I have nutch installed and did a basic crawl (running from runtime/local)
bin/nutch crawl urls -dir crawl -depth 3
This seems to have worked based on teh logs (crawl.log) ... LinkDb: finished at 2011-10-24 14:22:47, elapsed: 00:00:02 crawl finished: crawl
I have solr installed and verified install with localhost:8983/solr/admin
I copied the nutch schema.xml file to the example\solr\conf folder
When I run the following command
bin/nutch solrindex http://localhost:8983/solr crawl/crawldb crawl/linkdb crawl/segments/*
I get the following error (hadoop.log)
2011-10-24 15:39:26,467 WARN mapred.LocalJobRunner - job_local_0001
org.apache.solr.common.SolrException: ERROR:unknown field 'content'
ERROR:unknown field 'content'
request: http://localhost:8983/solr/update?wt=javabin&version=2
...
org.apache.nutch.indexer.IndexerOutputFormat$1.close(IndexerOutputFormat.java:48)

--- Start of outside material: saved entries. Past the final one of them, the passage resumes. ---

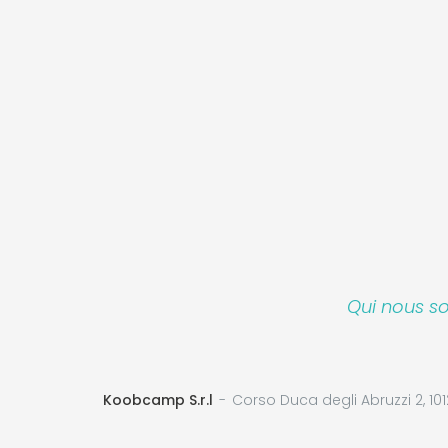
Qui nous 
Koobcamp S.r.l
Corso Duca degli Abruzzi 2, 101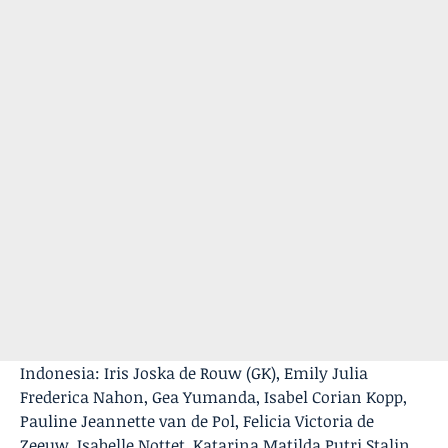
Indonesia: Iris Joska de Rouw (GK), Emily Julia
Frederica Nahon, Gea Yumanda, Isabel Corian Kopp,
Pauline Jeannette van de Pol, Felicia Victoria de
Zeeuw, Isabelle Nottet, Katarina Matilda Putri Stalin,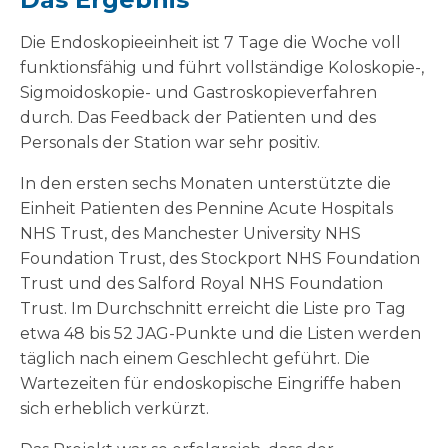
Die Endoskopieeinheit ist 7 Tage die Woche voll
funktionsfähig und führt vollständige Koloskopie-,
Sigmoidoskopie- und Gastroskopieverfahren
durch. Das Feedback der Patienten und des
Personals der Station war sehr positiv.
In den ersten sechs Monaten unterstützte die
Einheit Patienten des Pennine Acute Hospitals
NHS Trust, des Manchester University NHS
Foundation Trust, des Stockport NHS Foundation
Trust und des Salford Royal NHS Foundation
Trust. Im Durchschnitt erreicht die Liste pro Tag
etwa 48 bis 52 JAG-Punkte und die Listen werden
täglich nach einem Geschlecht geführt. Die
Wartezeiten für endoskopische Eingriffe haben
sich erheblich verkürzt.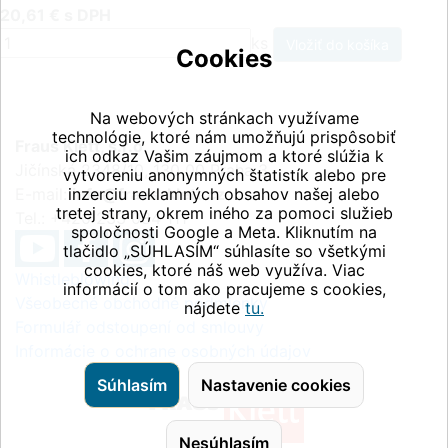
20,61 € s DPH
ks
Cookies
Na webových stránkach využívame
technológie, ktoré nám umožňujú prispôsobiť
Fraus Klett, s.r.o.
ich odkaz Vašim záujmom a ktoré slúžia k
Jičínská 2348/10, 130 00 Praha 3
vytvoreniu anonymných štatistík alebo pre
E-mail:
inzerciu reklamných obsahov našej alebo
info@fraus-klett.cz
tretej strany, okrem iného za pomoci služieb
Tel.: +420 233 084 111
spoločnosti Google a Meta. Kliknutím na
tlačidlo „SÚHLASÍM“ súhlasíte so všetkými
cookies, ktoré náš web využíva. Viac
Whistleblowing
informácií o tom ako pracujeme s cookies,
Všeobecné obchodné podmienky
nájdete
tu.
Formulář odstoupení od smlouvy
Informácie o ochrane osobných údajov
Súhlasím
Nastavenie cookies
Nesúhlasím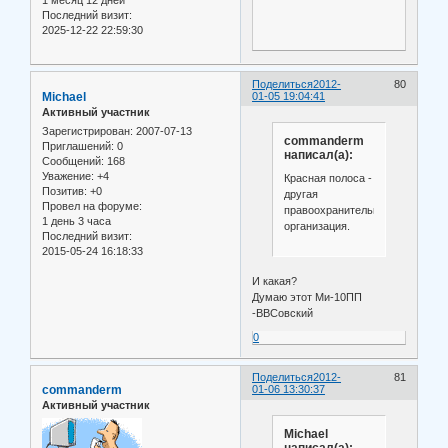
Последний визит:
2025-12-22 22:59:30
Поделиться
2012-
80
Michael
01-05 19:04:41
Активный участник
Зарегистрирован
: 2007-07-13
commanderm
Приглашений:
0
написал(а):
Сообщений:
168
Уважение:
+4
Красная полоса -
Позитив:
+0
другая
Провел на форуме:
правоохранительная
1 день 3 часа
организация.
Последний визит:
2015-05-24 16:18:33
И какая?
Думаю этот Ми-10ПП
-ВВСовский
0
Поделиться
2012-
81
commanderm
01-06 13:30:37
Активный участник
Michael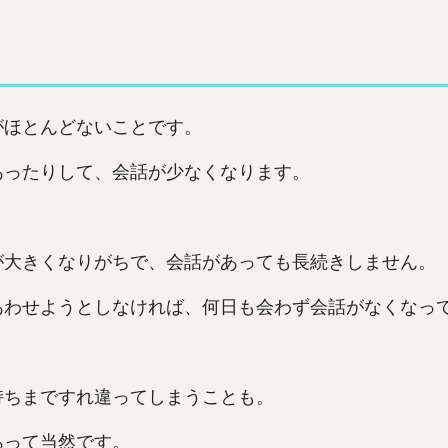
がほとんどないことです。
あったりして、会話が少なくなります。
が大きくなりがちで、会話があっても長続きしません。
あわせようとしなければ、何日も会わず会話がなくなっ
持ちまですれ違ってしまうことも。
あって当然です。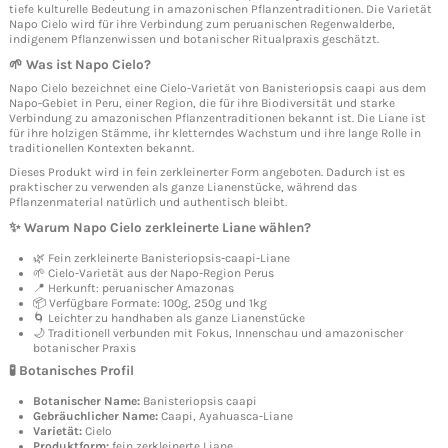
tiefe kulturelle Bedeutung in amazonischen Pflanzentraditionen. Die Varietät
Napo Cielo wird für ihre Verbindung zum peruanischen Regenwalderbe,
indigenem Pflanzenwissen und botanischer Ritualpraxis geschätzt.
🌱 Was ist Napo Cielo?
Napo Cielo bezeichnet eine Cielo-Varietät von Banisteriopsis caapi aus dem
Napo-Gebiet in Peru, einer Region, die für ihre Biodiversität und starke
Verbindung zu amazonischen Pflanzentraditionen bekannt ist. Die Liane ist
für ihre holzigen Stämme, ihr kletterndes Wachstum und ihre lange Rolle in
traditionellen Kontexten bekannt.
Dieses Produkt wird in fein zerkleinerter Form angeboten. Dadurch ist es
praktischer zu verwenden als ganze Lianenstücke, während das
Pflanzenmaterial natürlich und authentisch bleibt.
✨ Warum Napo Cielo zerkleinerte Liane wählen?
🌿 Fein zerkleinerte Banisteriopsis-caapi-Liane
🌱 Cielo-Varietät aus der Napo-Region Perus
📍 Herkunft: peruanischer Amazonas
📦 Verfügbare Formate: 100g, 250g und 1kg
🌀 Leichter zu handhaben als ganze Lianenstücke
🌙 Traditionell verbunden mit Fokus, Innenschau und amazonischer
botanischer Praxis
🧪 Botanisches Profil
Botanischer Name:
Banisteriopsis caapi
Gebräuchlicher Name:
Caapi, Ayahuasca-Liane
Varietät:
Cielo
Produktform:
fein zerkleinerte Liane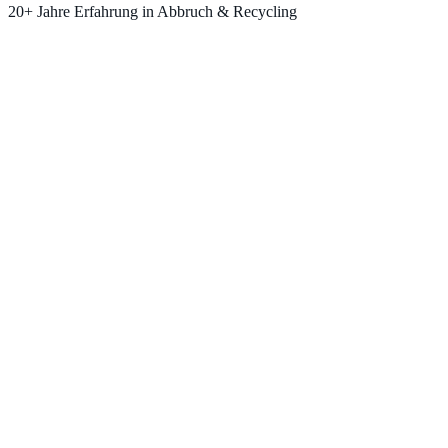
20+ Jahre Erfahrung in Abbruch & Recycling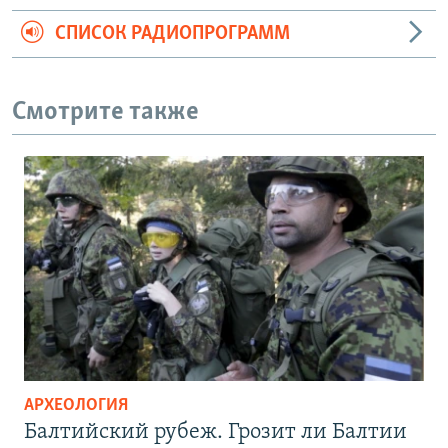
СПИСОК РАДИОПРОГРАММ
Смотрите также
АРХЕОЛОГИЯ
Балтийский рубеж. Грозит ли Балтии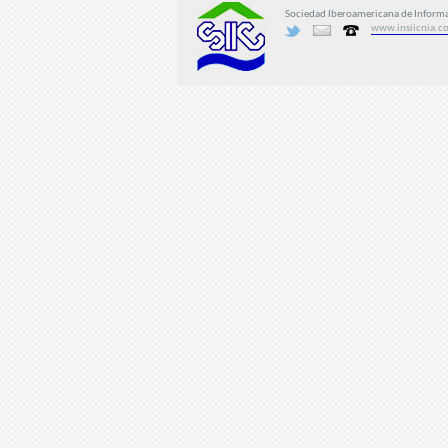
Sociedad Iberoamericana de Informac
www.insiicnia.c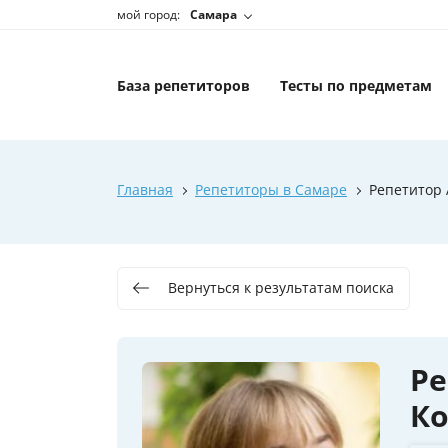
мой город:
Самара
База репетиторов
Тесты по предметам
Главная
Репетиторы в Самаре
Репетитор
Вернуться к результатам поиска
Ре
К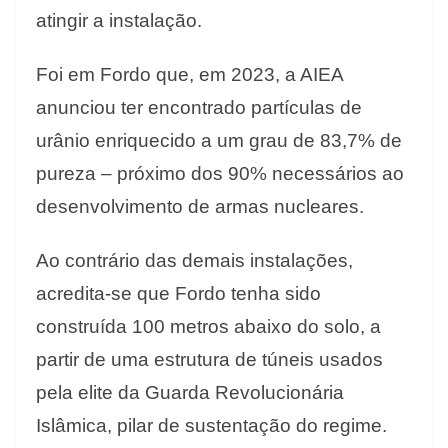
atingir a instalação.
Foi em Fordo que, em 2023, a AIEA
anunciou ter encontrado partículas de
urânio enriquecido a um grau de 83,7% de
pureza – próximo dos 90% necessários ao
desenvolvimento de armas nucleares.
Ao contrário das demais instalações,
acredita-se que Fordo tenha sido
construída 100 metros abaixo do solo, a
partir de uma estrutura de túneis usados
pela elite da Guarda Revolucionária
Islâmica, pilar de sustentação do regime.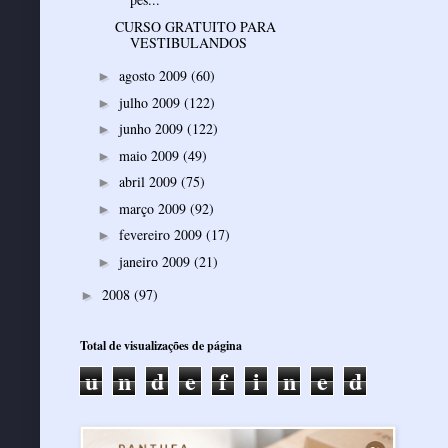
CURSO GRATUITO PARA
VESTIBULANDOS
agosto 2009
(60)
►
julho 2009
(122)
►
junho 2009
(122)
►
maio 2009
(49)
►
abril 2009
(75)
►
março 2009
(92)
►
fevereiro 2009
(17)
►
janeiro 2009
(21)
►
2008
(97)
►
Total de visualizações de página
u
n
d
e
f
i
n
e
d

at org.apache.hadoop.mapred.ReduceTask.runOldReducer(ReduceTask.java:474)
at org.apache.hadoop.mapred.ReduceTask.run(ReduceTask.java:411)
at org.apache.hadoop.mapred.LocalJobRunner$Job.run(LocalJobRunner.java:216)
2011-10-24 15:39:26,676 ERROR solr.SolrIndexer - java.io.IOException: Job failed!
What am I missing?
Upvotes: 2
Views: 1950
Reputation: 52779
Seems the content field definition is missing in the schema.xml.
e.g.
<field name="content" type="text" stored="false" indexed="true"/>
The example schema.xml @ http://svn.apache.org/viewvc/nutch/branches/branch-1.3/conf/schema.xml?view=markup seems to have it. You may want to check the schema.xml you copied over.
Upvotes: 0